Ремиссия - страница 10



– Всё, что они говорят, неправда. Пускай, все сейчас говорят чушь и тому подобное, но я знаю, что такое личная ответственность и знаю, что ты тут не причём, – сухо сказал он.

Пламя ненависти, что начало зарождаться именно с того дня, загорелось впервые, обожгло моё сердце, норовило выбить им всем рёбра, выломать от злости зубы, а затем… провернуть тоже самое с самим собой.

– Мне плевать. Пусть эти идиоты, так «любящие» друг друга ложатся рядом с ними в мёрзлой земле, – высказал я, даже не повернувшись к нему.

Может, со мной что-то не так? Или всё-таки что-то не так с этими людьми? – задавал я себе этот вопрос, уставившись в стекло оконной рамы.
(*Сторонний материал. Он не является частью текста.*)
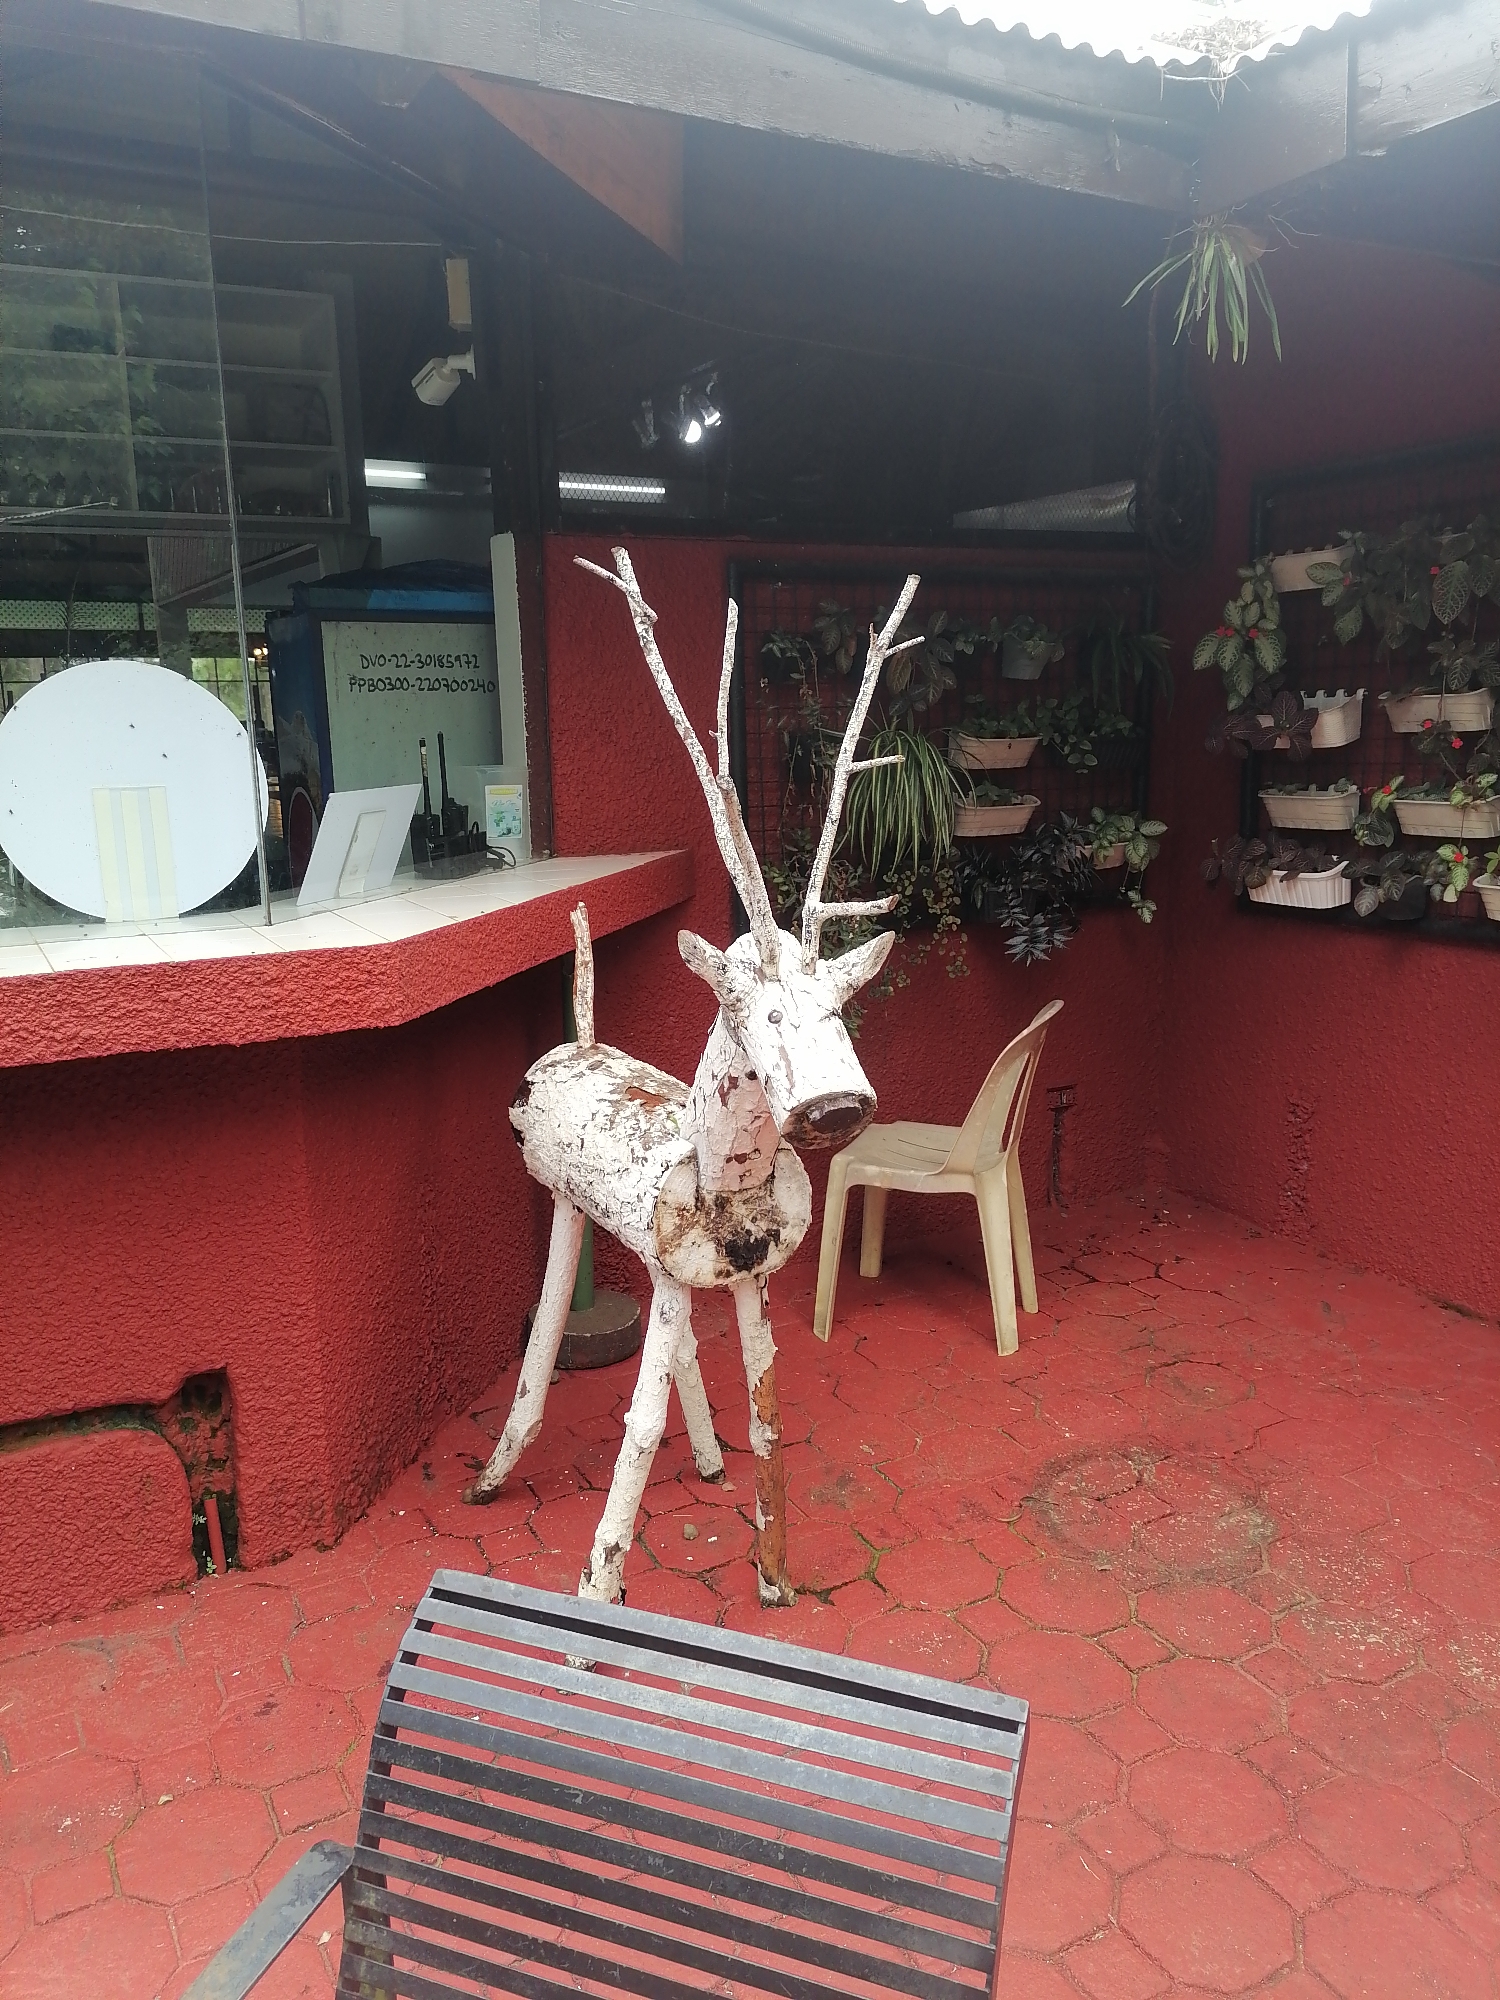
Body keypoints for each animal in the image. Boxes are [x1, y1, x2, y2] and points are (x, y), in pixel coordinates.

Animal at [464, 547, 922, 1610]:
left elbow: (764, 1416)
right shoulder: (665, 1264)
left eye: (840, 1009)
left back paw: (707, 1458)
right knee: (547, 1344)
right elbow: (634, 1433)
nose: (839, 1104)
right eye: (761, 1015)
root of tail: (579, 1039)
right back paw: (494, 1475)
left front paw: (776, 1581)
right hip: (568, 1207)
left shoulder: (739, 1279)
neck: (731, 1188)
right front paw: (594, 1599)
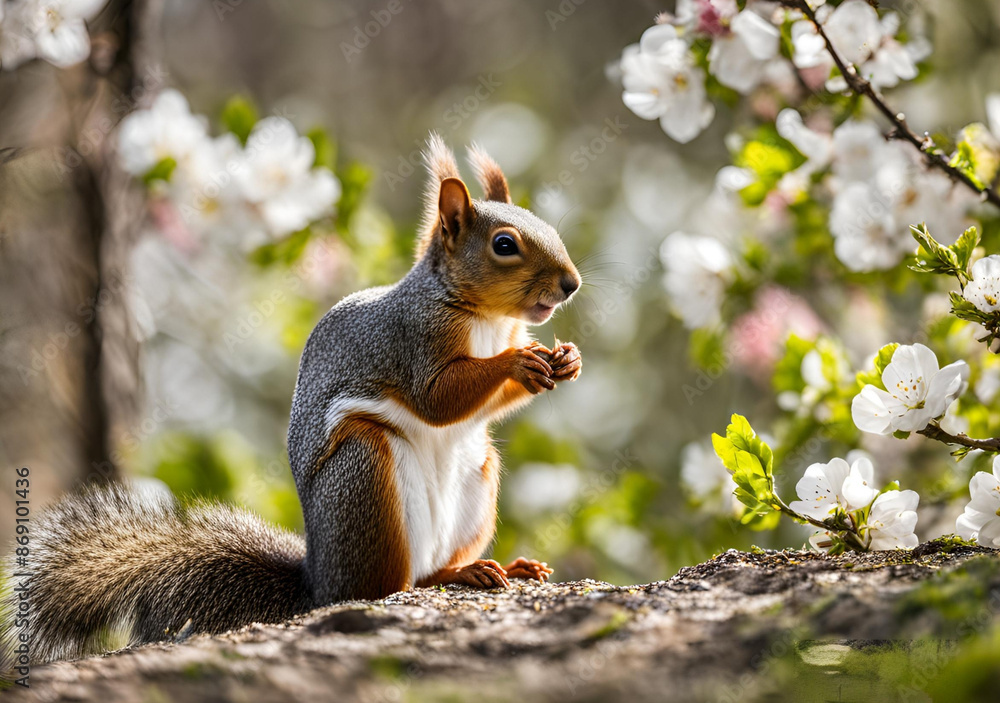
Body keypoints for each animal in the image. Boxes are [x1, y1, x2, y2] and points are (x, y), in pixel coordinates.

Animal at [0, 133, 582, 669]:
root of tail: (316, 579)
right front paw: (519, 362)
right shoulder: (413, 341)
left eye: (549, 228)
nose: (571, 284)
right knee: (381, 586)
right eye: (504, 245)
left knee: (432, 566)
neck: (484, 319)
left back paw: (493, 568)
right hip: (366, 476)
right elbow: (437, 398)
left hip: (478, 475)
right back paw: (435, 578)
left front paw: (566, 360)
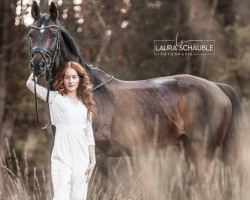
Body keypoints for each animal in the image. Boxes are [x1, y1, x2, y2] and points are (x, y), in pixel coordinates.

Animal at [28, 1, 241, 182]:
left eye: (53, 34)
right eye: (31, 34)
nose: (37, 65)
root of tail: (217, 87)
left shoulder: (99, 155)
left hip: (203, 151)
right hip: (188, 150)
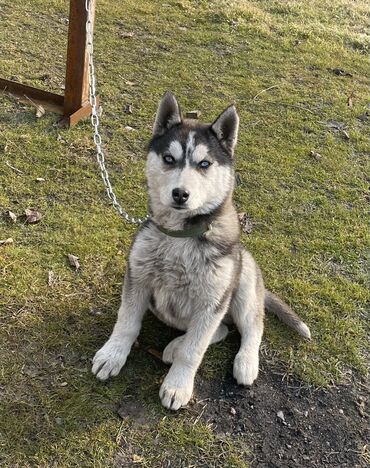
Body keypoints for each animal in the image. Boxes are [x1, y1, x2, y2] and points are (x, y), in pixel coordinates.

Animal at [91, 91, 310, 410]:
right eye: (169, 159)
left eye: (204, 164)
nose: (180, 194)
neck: (179, 236)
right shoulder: (137, 278)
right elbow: (127, 323)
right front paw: (113, 354)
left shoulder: (212, 302)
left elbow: (194, 351)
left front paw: (178, 385)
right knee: (220, 331)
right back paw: (174, 345)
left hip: (243, 281)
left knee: (250, 326)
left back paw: (245, 362)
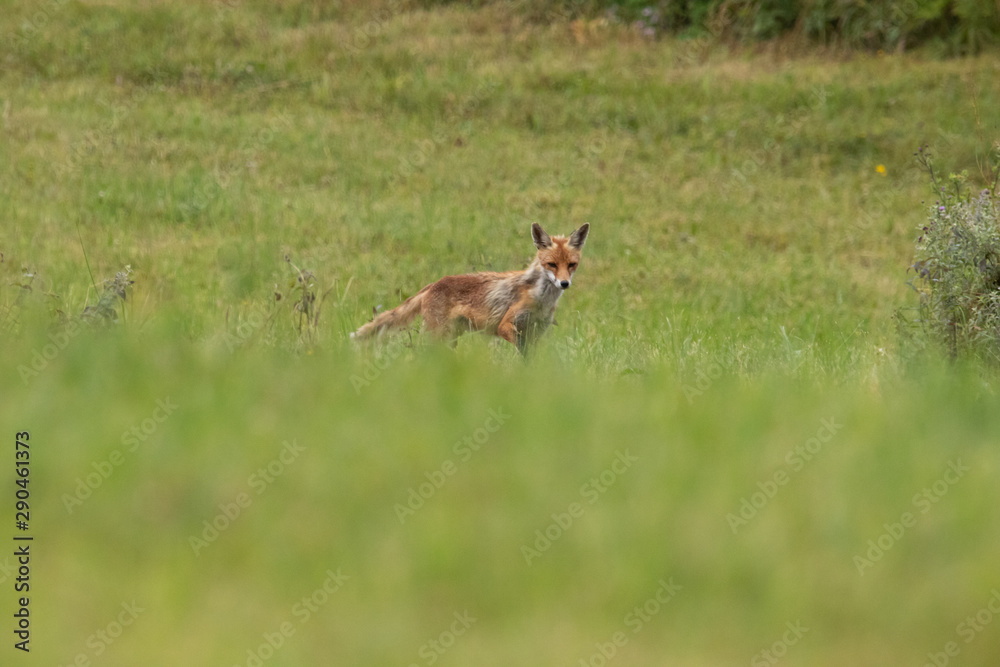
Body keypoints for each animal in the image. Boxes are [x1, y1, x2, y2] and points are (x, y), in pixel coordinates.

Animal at [352, 222, 590, 354]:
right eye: (552, 264)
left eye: (571, 265)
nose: (564, 283)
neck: (541, 300)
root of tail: (434, 283)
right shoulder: (506, 326)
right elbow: (520, 351)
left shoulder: (537, 333)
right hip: (436, 337)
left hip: (450, 340)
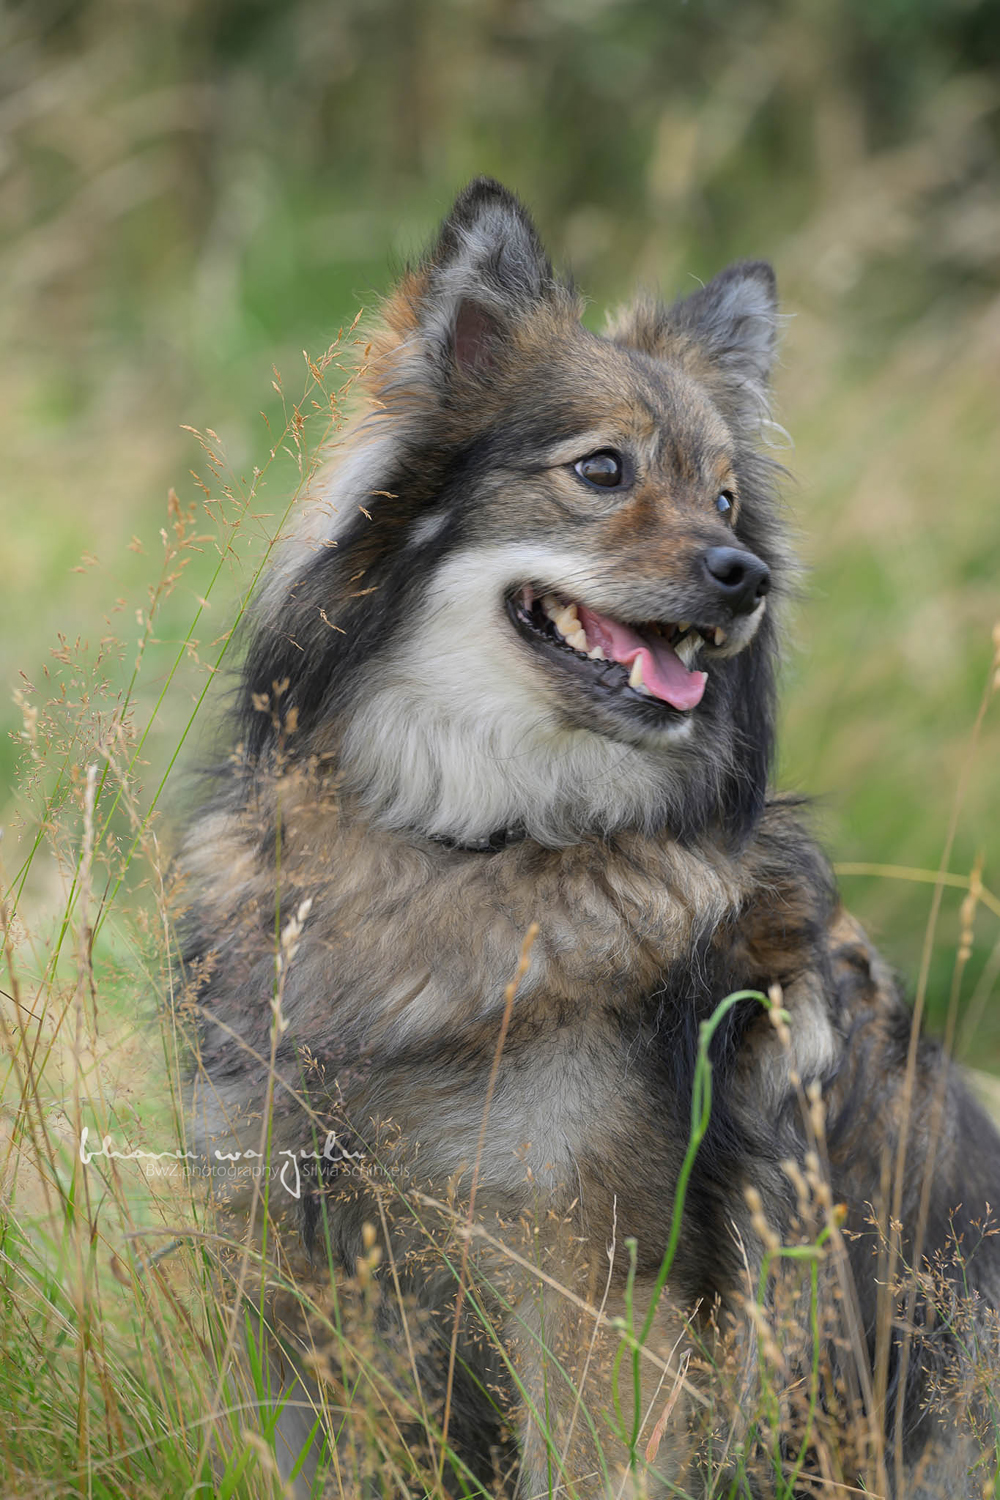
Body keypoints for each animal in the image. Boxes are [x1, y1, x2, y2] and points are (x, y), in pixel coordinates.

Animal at [182, 181, 1000, 1494]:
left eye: (724, 498)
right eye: (601, 470)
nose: (745, 574)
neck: (478, 840)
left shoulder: (596, 1286)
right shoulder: (314, 1276)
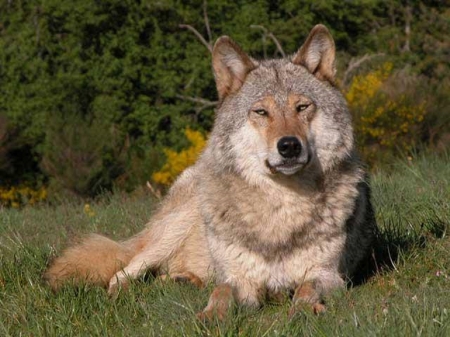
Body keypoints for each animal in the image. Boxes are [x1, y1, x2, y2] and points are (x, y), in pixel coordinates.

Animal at [44, 24, 376, 318]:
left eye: (302, 107)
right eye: (261, 112)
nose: (289, 146)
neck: (280, 207)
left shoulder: (329, 275)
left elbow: (306, 288)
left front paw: (303, 310)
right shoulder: (238, 276)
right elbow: (223, 291)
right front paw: (213, 315)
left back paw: (183, 280)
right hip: (172, 230)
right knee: (122, 273)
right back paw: (125, 294)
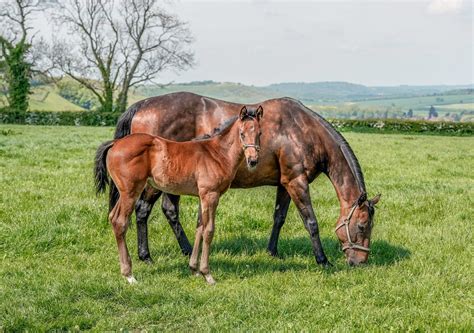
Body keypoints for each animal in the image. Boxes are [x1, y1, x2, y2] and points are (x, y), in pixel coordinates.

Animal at [92, 105, 262, 282]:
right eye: (242, 133)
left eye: (259, 133)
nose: (253, 161)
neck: (216, 153)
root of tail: (115, 143)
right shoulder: (211, 195)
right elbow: (208, 230)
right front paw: (207, 274)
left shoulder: (202, 196)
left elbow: (199, 228)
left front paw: (194, 269)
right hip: (130, 192)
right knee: (120, 222)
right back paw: (129, 275)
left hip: (125, 193)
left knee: (113, 217)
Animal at [113, 91, 380, 268]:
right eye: (362, 225)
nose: (360, 262)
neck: (301, 129)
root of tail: (142, 105)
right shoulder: (296, 181)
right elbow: (311, 221)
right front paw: (322, 260)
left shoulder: (285, 184)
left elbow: (279, 218)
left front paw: (272, 251)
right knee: (143, 209)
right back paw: (146, 256)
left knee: (168, 210)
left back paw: (186, 250)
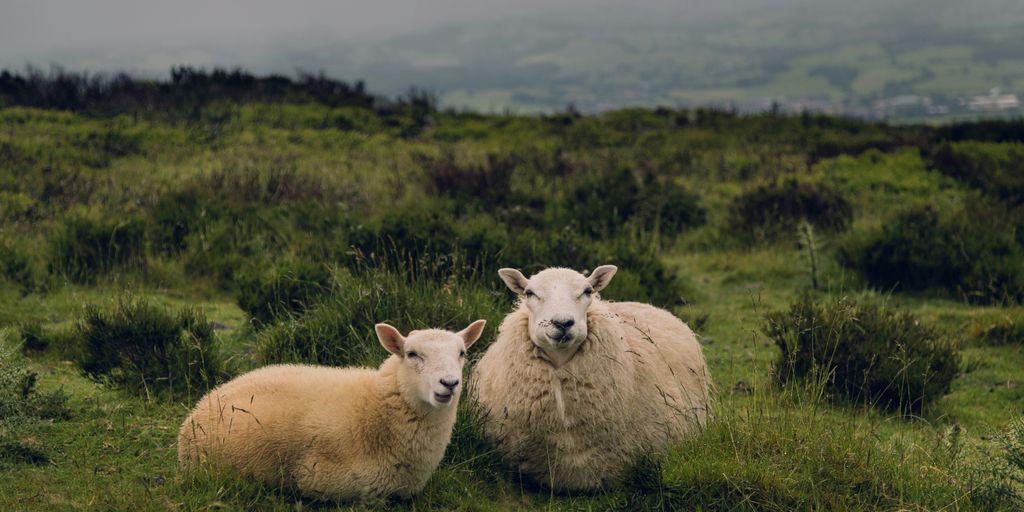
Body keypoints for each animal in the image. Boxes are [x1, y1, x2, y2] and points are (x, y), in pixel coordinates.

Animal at [178, 317, 485, 501]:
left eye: (462, 353)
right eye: (412, 354)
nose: (449, 383)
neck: (377, 408)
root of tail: (205, 401)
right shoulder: (328, 481)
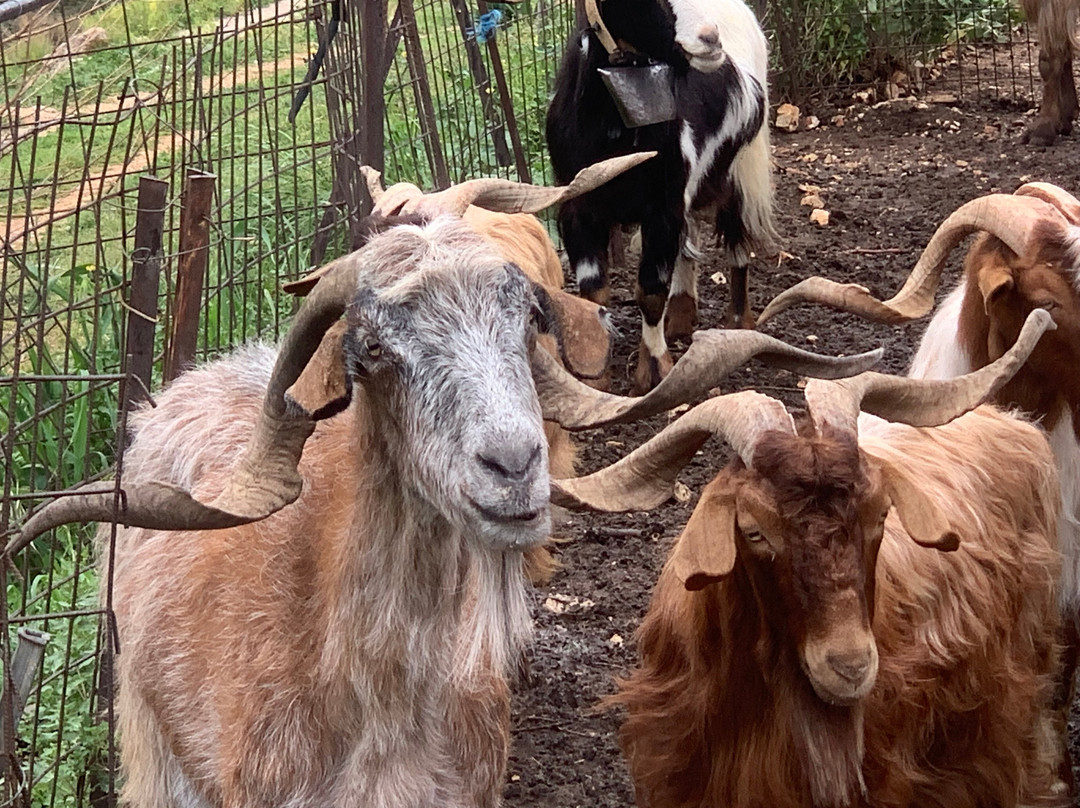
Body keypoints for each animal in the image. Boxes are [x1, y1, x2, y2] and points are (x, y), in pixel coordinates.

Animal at [546, 0, 775, 393]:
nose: (710, 38)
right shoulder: (577, 207)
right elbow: (594, 291)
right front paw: (595, 376)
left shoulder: (662, 207)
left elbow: (651, 291)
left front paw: (653, 372)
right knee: (689, 237)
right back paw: (681, 316)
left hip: (739, 168)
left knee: (737, 238)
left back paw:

Конечно, их поведение можно было объяснить горечью утраты. Но всё же? Неужели они готовы найти виновника в любом втором? Я, наконец, решил проверить вкладку социальной сети, где большинство наших общих знакомых даже ничего не написали.

– Что не так, гнусные мрази? Не понравилось моё чистосердечное на кладбище? А? – рыча, проговорил я монитору.

Моя проблема в том, что я принял всё случившиеся слишком близко, слишком сильно мозолила глаз своя вина. Проблема в том, говорил я себе, что, переняв их ненависть, я начал рушить всё на своём пути, стал слишком импульсивным. То рычал от злости к ним, то от злости к себе.

Мой мир окутан чёрным Солнцем. Накрыт чёрным небом. В моём мире принято ненавидеть, люди любят скрипящую злость, они страстны к гневу. Мой мир строится на личной неприязни чужих к чужому. А я… до последнего в это всё не верил.

Я всегда хотел быть честным, добрым к окружающим. Даже весь этот мир никак не мог воспитать во мне социальную мразь такого масштаба, чтобы ненавидеть всех окружающих. Но результат есть результат.

– Не стал мразью? Справился? – спросил я.

– Стал, – сухо отвечаю я.

– Значит, они победили? – вновь спрашиваю я.

– Значит, – отвечаю я.

Плещущая ненависть в моей голове никогда больше меня не покидала. Скорее, стала чем-то столь родным, чем-то таким, что всегда пряталось в глубине меня.

Звонок.

– Да… Слушаю, – сказал я.

– Ты в своём уме? Не объявлялся целую неделю, ни сообщения, ни звонка.

– Я… Я не мог. Ничего не мог, – ответил я.

– Что ты не мог? – спросила она.

Прерывистый вдох, выдох.

– Он, она… Они покончили с собой, – сухо ответил я.

Девушка вздохнула.

– А я ничего не смог сделать. Вернее, сделал всё, чтобы именно так и получилось, – сказал я, сдерживая режущую стекловату в глубине души.

– Я сейчас же приеду, поговорим, – ответила она и, не дождавшись ответа, завершила вызов.

В голове звучала лишь сирена кареты скорой помощи, которая оказалась так неуместна в их сказке. Вспышки камер следователей. Вой его матери. Ненависть во взгляде, отвращение в словах. Всё становилось громче и громче. Сознание разрывало по кускам. Звуки перекрывали друг друга. А я, как последний сумасшедший, начав задыхаться, припал к холодным стенам. Ненависть и жалость в купе так и норовили выпотрошить меня наизнанку, обглодать все кости.

– Сволочь! Убийца! – вопили они.

– Всё из-за тебя! – донеслось из видения силуэтов.

Отчаяние вновь сменилось ненавистью. Рука со всей скорости влетела в стену, окрасив костяшками обои под бордо.

– Вы можете меня ненавидеть, как и я могу ненавидеть вас, – прохрипел я, скатившись по стене на пол.

Ты – объект массовки, который так старательно пытается из неё убежать, что и не замечает, как сам таковым и становится. Ты врастаешь во всё это корнями, не зная кто же на деле виноват. Ты? Он и она? Они? К чёрту. Всё это балласт моих мыслей.